DATA FOR THIS EXERCISE:
========================================

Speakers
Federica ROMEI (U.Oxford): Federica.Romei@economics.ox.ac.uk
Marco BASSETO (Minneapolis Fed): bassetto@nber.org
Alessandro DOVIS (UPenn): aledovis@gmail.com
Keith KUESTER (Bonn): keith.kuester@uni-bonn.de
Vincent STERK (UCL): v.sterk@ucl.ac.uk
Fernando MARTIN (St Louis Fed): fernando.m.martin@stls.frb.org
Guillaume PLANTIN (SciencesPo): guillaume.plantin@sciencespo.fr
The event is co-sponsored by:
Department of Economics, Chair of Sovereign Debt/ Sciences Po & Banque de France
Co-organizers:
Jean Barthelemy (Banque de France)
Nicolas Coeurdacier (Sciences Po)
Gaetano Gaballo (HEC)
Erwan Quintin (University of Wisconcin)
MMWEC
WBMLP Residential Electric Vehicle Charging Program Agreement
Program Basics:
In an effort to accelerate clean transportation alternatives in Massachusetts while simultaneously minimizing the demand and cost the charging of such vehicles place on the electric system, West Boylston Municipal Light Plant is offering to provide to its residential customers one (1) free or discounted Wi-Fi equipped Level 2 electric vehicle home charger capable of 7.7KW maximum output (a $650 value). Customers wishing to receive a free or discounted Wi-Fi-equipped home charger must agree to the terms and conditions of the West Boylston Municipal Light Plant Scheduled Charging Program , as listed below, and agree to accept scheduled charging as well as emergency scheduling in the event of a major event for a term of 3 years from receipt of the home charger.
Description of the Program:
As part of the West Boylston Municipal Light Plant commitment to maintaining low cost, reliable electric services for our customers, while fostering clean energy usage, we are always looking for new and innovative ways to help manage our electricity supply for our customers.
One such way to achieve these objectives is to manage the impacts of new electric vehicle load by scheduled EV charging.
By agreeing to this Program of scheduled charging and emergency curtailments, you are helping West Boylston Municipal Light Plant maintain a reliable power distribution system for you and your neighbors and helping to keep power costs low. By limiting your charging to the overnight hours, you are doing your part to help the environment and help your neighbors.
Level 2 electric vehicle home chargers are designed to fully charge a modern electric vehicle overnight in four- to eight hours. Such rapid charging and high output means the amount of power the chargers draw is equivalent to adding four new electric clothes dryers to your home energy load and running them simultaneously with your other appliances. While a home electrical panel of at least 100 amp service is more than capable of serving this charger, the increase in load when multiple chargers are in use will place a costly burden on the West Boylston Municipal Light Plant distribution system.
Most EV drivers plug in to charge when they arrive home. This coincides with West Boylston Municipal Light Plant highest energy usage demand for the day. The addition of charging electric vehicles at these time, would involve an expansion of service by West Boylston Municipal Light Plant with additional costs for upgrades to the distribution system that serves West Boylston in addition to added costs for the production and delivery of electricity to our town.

========================================

WORK ITEM:
Above are the records; from them, give again exactly the lines from the one containing "Federica ROMEI (U.Oxford): Federica.Romei@economics.ox.ac.uk" through the one containing "Vincent STERK (UCL): v.sterk@ucl.ac.uk", both included.

TASK RESULT:
Federica ROMEI (U.Oxford): Federica.Romei@economics.ox.ac.uk
Marco BASSETO (Minneapolis Fed): bassetto@nber.org
Alessandro DOVIS (UPenn): aledovis@gmail.com
Keith KUESTER (Bonn): keith.kuester@uni-bonn.de
Vincent STERK (UCL): v.sterk@ucl.ac.uk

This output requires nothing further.